Objectives: To determine what behaviors patients perceive as reflecting a physician’s humanistic qualities, to develop an instrument for patients to use to assess the humanistic behaviors of their own physicians, and to compare patient assessment of residents’ humanistic behaviors with patient satisfaction and the assessment of attending physicians.
Design: Cross-sectional descriptive study, using patient interviews and questionnaires, and evaluations of residents by attending physicians.
Setting: Inpatient medical service in a tertiary care teaching hospital and in a primary care internal medicine clinic.
Participants: Six medical interns and six medical residents, 119 medical patients in the hospital, and 111 patients in the internal medicine clinic.
Measurements and main results: The 25-item Physicians’ Humanistic Behaviors Questionnaire (PHBQ) was developed from patients’ statements about important humanistic behaviors. The mean PHBQ scores were 4.46±0.22 (mean ± SD, on a scale of 1 to 5) in the clinic and 4.18±18 in the hospital (p=0.003).
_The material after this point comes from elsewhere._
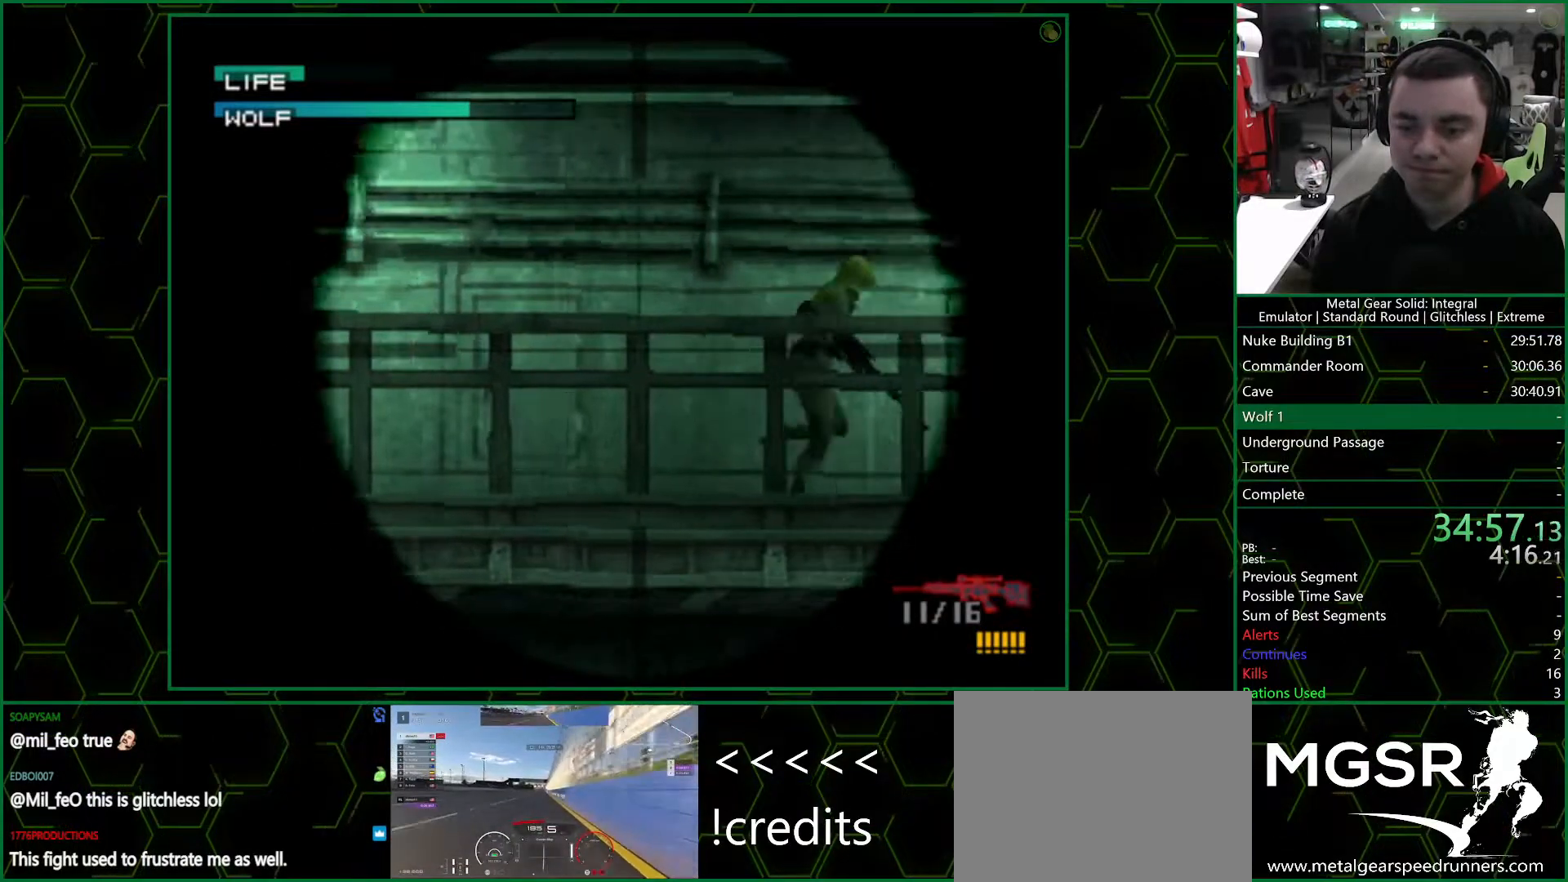
{"buttons": [], "left_stick": "center", "right_stick": "center", "events": [[167, "DPAD_DOWN", "down"], [250, "SQUARE", "up"], [317, "SQUARE", "down"], [333, "DPAD_DOWN", "up"], [383, "SQUARE", "up"], [400, "DPAD_RIGHT", "up"], [433, "SQUARE", "down"], [450, "SQUARE", "up"]]}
The Spearman’s rank correlations between the PHBQ and the Medical Interview Satisfaction Scale (MISS) were r=0.8741 (p<0.001) in the hospital and r=0.8751 (p<0.001) in the internal medicine clinic. The Spearman’s rank correlation between the hospital PHBQ and the attending physician evaluations (for the six residents for whom the authors had complete data) was r=0.5753 (p=0.232).
Conclusions: Patients can evaluate the humanistic behaviors of their physicians using the PHBQ. There is good correlation between the PHBQ and patient satisfaction, which supports the validity of the PHBQ. The relative lack of agreement between patients and attending physicians suggests different observations, criteria, or standards. The higher ratings from patients in the clinic compared with those from patients in the hospital suggest that residents’ behaviors are different or that patients have different observations, criteria, or standards in the two settings. Therefore, a complete assessment of residents’ humanistic behaviors may require sampling in both settings.